I like his work a lot though. The novels of his that I’ve read BUtterfield 8 and Appointment in Samarra have been marred, to my eyes, by an insistence upon the dramatic. Appointment in Samarra involves a half-baked gangster subplot and BUtterfield 8 ends in a nonsensical suicide. Both books are best when they dwell on the simple minutiae of their characters’ lives and desires.

His short stories, in contrast, especially in the volume I read (The New York Stories) don’t have this defect at all. They almost never outstay their welcome. Nor do they do this modern thing of hitting the ending too hard. They slip out quietly at the end, trusting to the narrative to do the work. I’m thinking, for instance, of the janitor who wins an office pool, fifteen dollars, and instead of taking it home to his wife, uses it to buy baseball tickets for himself and his son. It’s a quiet story that focuses on very simple and human dramas: it’s a story that elevates an ordinary day in an ordinary life.

Many of his stories feature female protagonists, and most of them were quite good, but seeing all of his female protagonists lined up end to end was a little exhausting. They were universally either beautiful women or fading beauties, coasting on the past. Too many of them were actresses or singers. In aggregate, the stories felt a little bit too much focused on the effect these women had upon men.

Oh, but I forgot to mention the most interesting thing about the collection. I listened to it on audible, and the audiobook has an incredible cast! The stories are narrated by a diverse set of film and TV actors. About a third seemed to be voiced by Dylan Baker, a character actor with a slimy drawl that is perfect for these stories. Jon Hamm makes a surprise appearance as the narrator of one story. And I particularly liked Gretchen Mol, who narrates many of the female parts.

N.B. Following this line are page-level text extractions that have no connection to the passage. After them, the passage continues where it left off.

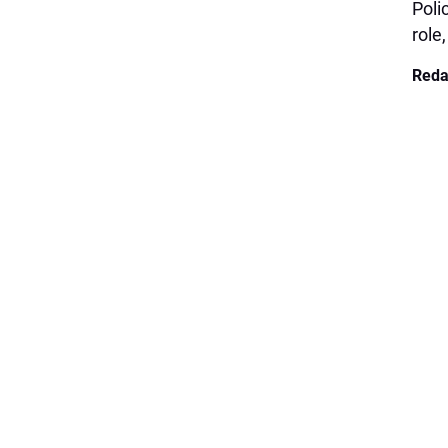
Poli
role
Reda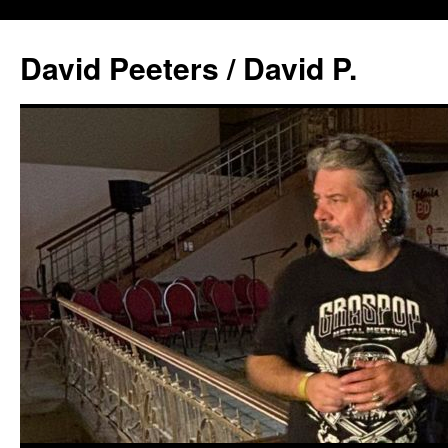
David Peeters / David P.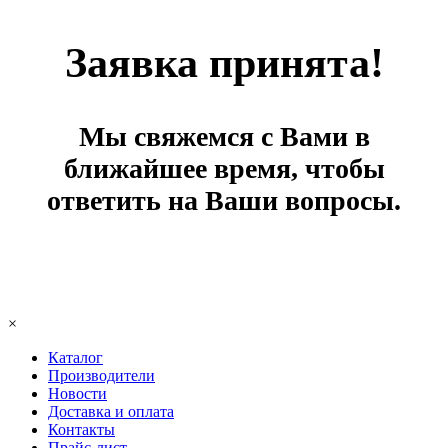
Заявка принята!
Мы свяжемся с Вами в
ближайшее время, чтобы
ответить на Ваши вопросы.
×
Каталог
Производители
Новости
Доставка и оплата
Контакты
Прайс-лист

This is going to sound middlebrow, but I have a preference for celebrity narrators (over work-a-day voiceover artists), and it’s because I find they tend to give the performance a little more personality. The problem with professional audiobook narrators is that in their career they need to voice alot of books, so they can’t be too distinctive. You can’t think, every time you listen to a Grover Gardner book, “Oh, here’s Grover Gardner again.” But that means their narration tends to be quite workmanlike and efficient (They do tend to be a lot better than the stars at doing all the disparate voices in piece however). Whereas TV and film actors are only going to do 4-5 audiobooks, so they’re free to be themselves. Thus, if you listen to Jeremy Irons narrating Brideshead Revisited you are definitely gonna be listening to a voice that’s unmistakably Jeremy Irons. But that’s fine, because Jeremy Irons is great!